Obviously no private organization should be required to provide a platform for all speech and ideas they may disagree with, and private groups have a right to decide who they wish to associate with or represent them. I support this very much, since specialized groups are important for advocating certain ideas, which requires them to maintain unity and convey a coherent message (however, do not confuse this with the individuals themselves being closed-minded; these issues are not mutually inclusive).
But there is a problem when A) people are being rejected form private groups as a result of the issues mentioned in the previous sections, especially when they are being disinvited due to views they hold which are not directly related to that group and which they would not even be discussing in that group. And even worse than that is when people are disallowed from speaking in places intended for debate and learning (when such spaces are eliminated) by either, B) again, disinviting speakers due to the irrational aforementioned issues, or C) by disrupting events at which they speak, or D) by forcefully trying to bar entrance for speakers they dislike and the people who wish to hear them.
Forcefully trying to bar entrance is very disturbing. It reveals an extreme degree of close-mindedness and it is an escalation of the methods used to silence dissent by entering the realm of physical force.

TASK SET:
1 – Render this sentence from the passage on free speech and private groups into Spanish: "Forcefully trying to bar entrance is very disturbing."
2 – Summarize the passage on free speech and private groups in two sentences.
3 – Extend the passage on free speech and private groups past its last sentence.

Saved entries:
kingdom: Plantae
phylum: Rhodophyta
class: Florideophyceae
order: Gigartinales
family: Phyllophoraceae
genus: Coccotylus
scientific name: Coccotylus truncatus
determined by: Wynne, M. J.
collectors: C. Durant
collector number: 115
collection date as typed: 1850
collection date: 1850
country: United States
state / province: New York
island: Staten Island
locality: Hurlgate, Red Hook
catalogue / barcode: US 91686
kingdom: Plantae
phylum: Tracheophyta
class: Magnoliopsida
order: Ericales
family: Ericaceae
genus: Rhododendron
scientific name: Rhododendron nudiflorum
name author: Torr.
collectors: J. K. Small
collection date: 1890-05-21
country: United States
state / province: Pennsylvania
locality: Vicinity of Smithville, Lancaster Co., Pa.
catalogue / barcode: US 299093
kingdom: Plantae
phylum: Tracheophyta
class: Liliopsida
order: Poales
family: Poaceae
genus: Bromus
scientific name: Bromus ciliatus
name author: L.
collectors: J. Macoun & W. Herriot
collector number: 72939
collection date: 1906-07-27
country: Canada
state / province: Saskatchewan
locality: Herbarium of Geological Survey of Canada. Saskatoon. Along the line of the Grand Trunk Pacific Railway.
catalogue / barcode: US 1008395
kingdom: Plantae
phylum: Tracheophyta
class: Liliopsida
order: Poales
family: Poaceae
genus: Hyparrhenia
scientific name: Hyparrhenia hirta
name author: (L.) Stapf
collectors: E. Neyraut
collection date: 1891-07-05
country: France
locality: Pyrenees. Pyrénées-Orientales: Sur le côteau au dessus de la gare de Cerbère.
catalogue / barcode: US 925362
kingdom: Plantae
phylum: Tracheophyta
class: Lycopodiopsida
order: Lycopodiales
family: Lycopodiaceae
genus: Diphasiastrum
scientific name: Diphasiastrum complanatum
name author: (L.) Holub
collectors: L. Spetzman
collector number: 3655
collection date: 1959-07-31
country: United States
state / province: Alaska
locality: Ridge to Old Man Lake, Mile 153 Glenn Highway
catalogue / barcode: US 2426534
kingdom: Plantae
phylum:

ANSWERS GIVEN:
1 – Intentar impedir la entrada por la fuerza es muy inquietante.

2 – Private organizations need not give a platform to every view they disagree with and may decide whom they associate with, which the writer supports because specialized groups must keep unity and a coherent message to advocate ideas. The writer sees a problem when people are rejected from groups over views unrelated to those groups, and a worse one when speakers are kept from places meant for debate and learning by being disinvited, having their events disrupted, or being forcefully barred from entering, which the writer calls an escalation into physical force.

3 –
Examples (corresponding to letters above):
A. Rejection from private groupsDawkins being disinvited from atheist conference over his re-tweet of a SyeTenAtheist video, even though his original tweet clearly expressed the nuance that the video "obviously doesn't apply to vast majority of feminists, among whom I consider myself".
B. Disinviting speakersA petition was started to disinvite Bill Maher as commencement speaker at U.C. Berkely alleging that he uses "hate speech" after his panel discussion with Sam Harris and Ben Affleck about Islam (Fortunately, this effort failed).
C. Disruption and threatsWhile anti-feminist Milo Yiannopolous was giving a speech at Rutgers University, protesters burst out yelling and smearing fake blood on their faces to disrupt the event. And feminist Anita Sarkeesian cancelled an event at Utah State University after receiving the threat of a mass shooting. Ms. Sarkeesian is herself an advocate of political correctness, but trying to threaten her and censor her is inexcusable and destructive.
D. Forcefully barring accessIn Arizona, protesters actually blocked a highway heading to a Donald Trump rally. Conservative commentator Ben Shapiro was invited to speak at California State University in Los Angeles, but protesters gathered in an angry mob to try to forcefully prevent him from entering. He had to enter through a back door, was subjected to a fire alarm being rung during his speech to disrupt his event, and he had to be escorted out by police for his own safety. Protesters then even demanded the resignation of the college president for allowing him to speak.
The Danger of Political Correctness Becoming Law
The ultimate danger of the intolerance of dissent is that those views may become established in law, and numerous opinions will be made illegal to express. Using government power to punish speech deemed “harmful” is largely subjective to the opinions of whoever has power at the time (i.e. the people making the laws), and sets a dangerous precedent that is easily used for sociopolitical control by any group that gains popularity.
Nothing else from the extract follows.